We didn’t need to feel so alone all those years. We didn’t need to let the infection fester until it became an emergency. Unlike an abscess, we know in our core who we are. We become aware of our sexuality without anyone’s help or instruction. But the Church made us feel ashamed for who we were. It instructed us and encouraged us to deny it- to make it undetectable. It continues to ensure that queer kids suffer in silence and isolation, even while countless others around them are fighting the same. exact. life-threatening. battle. It is unforgivable. The Church does not deserve forgiveness.
I, however, do deserve it. I deserve the healing that comes when I am able to forgive.
It is said that you cannot have one without the other. You cannot know light if you do not know darkness. You cannot know what softness is if you have never felt hardness. And you cannot know joy without knowing sorrow. Yin and Yang. The price of our high level of self-awareness and creative capacity is the knowledge of our own mortality and eventual destruction. These all come gift-wrapped in the same package.
I will not and cannot forgive the church for those who don’t make it out of the emergency surgery that the neglect and abuse ultimately requires. It is not my responsibility and it is not required for my own healing. But, I can and must forgive the church for the pain it causes in my own life, even while it continues relentlessly to inflict more.

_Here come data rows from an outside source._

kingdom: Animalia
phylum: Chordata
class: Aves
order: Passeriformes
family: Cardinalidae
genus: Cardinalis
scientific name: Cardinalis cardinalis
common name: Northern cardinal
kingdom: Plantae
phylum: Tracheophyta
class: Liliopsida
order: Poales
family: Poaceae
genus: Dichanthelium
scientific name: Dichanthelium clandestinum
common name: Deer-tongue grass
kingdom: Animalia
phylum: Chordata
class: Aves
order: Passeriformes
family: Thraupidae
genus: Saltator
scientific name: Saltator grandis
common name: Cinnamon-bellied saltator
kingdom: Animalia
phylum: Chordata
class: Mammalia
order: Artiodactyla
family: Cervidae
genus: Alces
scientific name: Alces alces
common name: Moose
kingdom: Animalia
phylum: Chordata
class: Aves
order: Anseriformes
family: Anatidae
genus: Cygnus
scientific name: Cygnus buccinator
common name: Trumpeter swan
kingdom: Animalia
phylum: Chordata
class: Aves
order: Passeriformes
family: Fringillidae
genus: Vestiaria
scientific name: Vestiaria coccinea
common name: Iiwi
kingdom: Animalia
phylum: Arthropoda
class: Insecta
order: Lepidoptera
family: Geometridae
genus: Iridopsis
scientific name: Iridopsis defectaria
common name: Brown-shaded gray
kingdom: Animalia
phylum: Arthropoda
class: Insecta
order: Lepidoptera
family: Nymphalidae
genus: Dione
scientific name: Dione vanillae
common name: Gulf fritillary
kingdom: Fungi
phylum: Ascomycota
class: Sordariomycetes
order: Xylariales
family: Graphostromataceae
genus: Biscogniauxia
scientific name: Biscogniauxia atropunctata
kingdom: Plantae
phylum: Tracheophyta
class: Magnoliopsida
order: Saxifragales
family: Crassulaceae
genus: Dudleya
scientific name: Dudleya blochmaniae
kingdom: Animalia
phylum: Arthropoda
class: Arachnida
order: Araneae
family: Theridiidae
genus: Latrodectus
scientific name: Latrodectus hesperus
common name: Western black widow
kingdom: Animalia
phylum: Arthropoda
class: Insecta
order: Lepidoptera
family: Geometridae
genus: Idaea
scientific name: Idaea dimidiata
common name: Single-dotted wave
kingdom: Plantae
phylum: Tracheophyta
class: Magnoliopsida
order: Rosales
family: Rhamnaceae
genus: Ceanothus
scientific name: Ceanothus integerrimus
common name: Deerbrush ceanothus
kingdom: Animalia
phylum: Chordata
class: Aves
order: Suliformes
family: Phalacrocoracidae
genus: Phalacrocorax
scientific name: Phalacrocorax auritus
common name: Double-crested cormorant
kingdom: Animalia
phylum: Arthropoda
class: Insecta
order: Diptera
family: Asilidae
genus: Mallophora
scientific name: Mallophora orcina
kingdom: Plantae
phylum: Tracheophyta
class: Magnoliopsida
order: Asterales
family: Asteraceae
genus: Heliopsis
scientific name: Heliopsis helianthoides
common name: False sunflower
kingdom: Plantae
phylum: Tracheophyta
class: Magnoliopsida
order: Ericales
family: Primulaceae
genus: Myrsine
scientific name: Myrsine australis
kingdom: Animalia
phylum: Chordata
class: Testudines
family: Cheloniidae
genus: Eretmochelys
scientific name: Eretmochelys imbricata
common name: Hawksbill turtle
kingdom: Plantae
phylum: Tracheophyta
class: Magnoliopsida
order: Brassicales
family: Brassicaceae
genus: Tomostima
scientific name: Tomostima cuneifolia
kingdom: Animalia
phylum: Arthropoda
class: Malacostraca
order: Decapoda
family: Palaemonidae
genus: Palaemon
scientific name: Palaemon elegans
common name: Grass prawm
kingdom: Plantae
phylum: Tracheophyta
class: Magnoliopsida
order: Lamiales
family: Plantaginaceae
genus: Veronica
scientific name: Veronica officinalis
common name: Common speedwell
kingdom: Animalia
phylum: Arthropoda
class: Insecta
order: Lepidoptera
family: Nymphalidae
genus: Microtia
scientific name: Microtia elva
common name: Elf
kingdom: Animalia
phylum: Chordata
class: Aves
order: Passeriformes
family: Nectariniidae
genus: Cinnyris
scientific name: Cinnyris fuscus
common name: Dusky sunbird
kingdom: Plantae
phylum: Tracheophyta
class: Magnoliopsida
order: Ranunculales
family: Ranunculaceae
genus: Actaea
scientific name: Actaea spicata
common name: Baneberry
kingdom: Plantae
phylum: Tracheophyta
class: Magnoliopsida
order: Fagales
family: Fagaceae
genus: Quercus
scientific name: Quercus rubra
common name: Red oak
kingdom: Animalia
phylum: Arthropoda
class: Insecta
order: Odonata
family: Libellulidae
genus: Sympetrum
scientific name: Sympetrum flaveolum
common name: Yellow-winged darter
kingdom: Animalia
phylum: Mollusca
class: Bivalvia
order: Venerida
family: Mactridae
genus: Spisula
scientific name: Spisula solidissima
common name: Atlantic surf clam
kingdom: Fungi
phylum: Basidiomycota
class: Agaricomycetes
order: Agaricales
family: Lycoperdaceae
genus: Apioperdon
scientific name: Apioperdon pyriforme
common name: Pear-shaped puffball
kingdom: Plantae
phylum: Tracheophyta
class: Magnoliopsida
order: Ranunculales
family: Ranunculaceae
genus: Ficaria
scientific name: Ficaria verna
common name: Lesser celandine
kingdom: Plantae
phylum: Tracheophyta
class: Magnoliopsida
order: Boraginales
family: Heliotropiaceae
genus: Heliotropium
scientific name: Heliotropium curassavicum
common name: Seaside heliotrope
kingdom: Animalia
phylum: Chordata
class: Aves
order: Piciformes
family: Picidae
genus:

I’m learning that packaged together with the years of intense agony, self-hatred, and painful isolation were years of equally intense joy, self-love, and deep meaningful connection that I have only just begun to experience. The pain can become a part of my healing as I recognize that the equally strong capacity for joy is buried along side it, deep within my being. This is the silver lining that I can and must draw upon for the strength to forgive, because the reality of life is, sometimes the pain never really goes away.
How long will it hurt?
…and thats okay.
Stars shine more brightly when shrouded in the darkest of nights.